Take the inclusion of characters of colour, for example. Bridgerton is set in 1813, just before Britain’s ‘Imperial Century’, where the Empire would enslave and exploit BIPOC to gain the very wealth which is so lavishly depicted in the show. This is something we all know too well, but in Bridgerton it’s entirely irrelevant, and I love that. In the wake of the Black Lives Matter movement, where the devastation of racism has held the spotlight like never before, it’s lovely to see people of colour in something fun and light-hearted, and in a period drama as well! It’s 2021 now, and having all-white main casts is embarrassingly outdated. Frankly, actual classical music is outdated too – strings versions of Billie Eilish’s bad guy and thank u, next are all that I need now (I’m joking, please don’t come for me classical music stans).

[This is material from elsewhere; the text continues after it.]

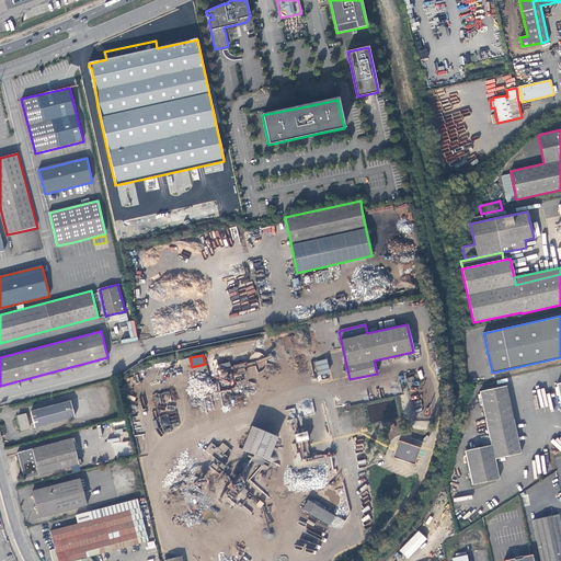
[(325,359),(315,363),(317,376),(329,373),(325,359)]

Perhaps a small problem I have, however, is with Daphne herself. For all the show’s ~girl power~ bluster, is it not, gentle reader, rather bland to focus on a main character who is exactly what society then and now deems correct for a woman to be? She’s demure yet witty, chaste yet able to have apparently mind-blowing sex instantly, talented in music but not excessively so, set on finding a ‘love-match’ and raising a large family, generous and kind to the needy, and conventionally attractive, thin, and white. Of course, I understand feminism is about a woman’s right to choose the path of her own life, but a character as perfect as Daphne seems to me a missed opportunity in a show that makes a point of parodying ridiculous standards for women (“I was able to squeeze my waist into the size of an orange and a half when I was Prudence’s age.” – the iconic Lady Featherington).
Overall, Bridgerton has all the hallmarks of a Netflix original with its diverse cast and insistence on cramming as many female empowerment moments into an hour’s episode as it possibly can, but ultimately it’s at its best when it doesn’t take itself too seriously, and makes for amusing viewing when you just want to switch off your brain and watch something cheerful and upbeat.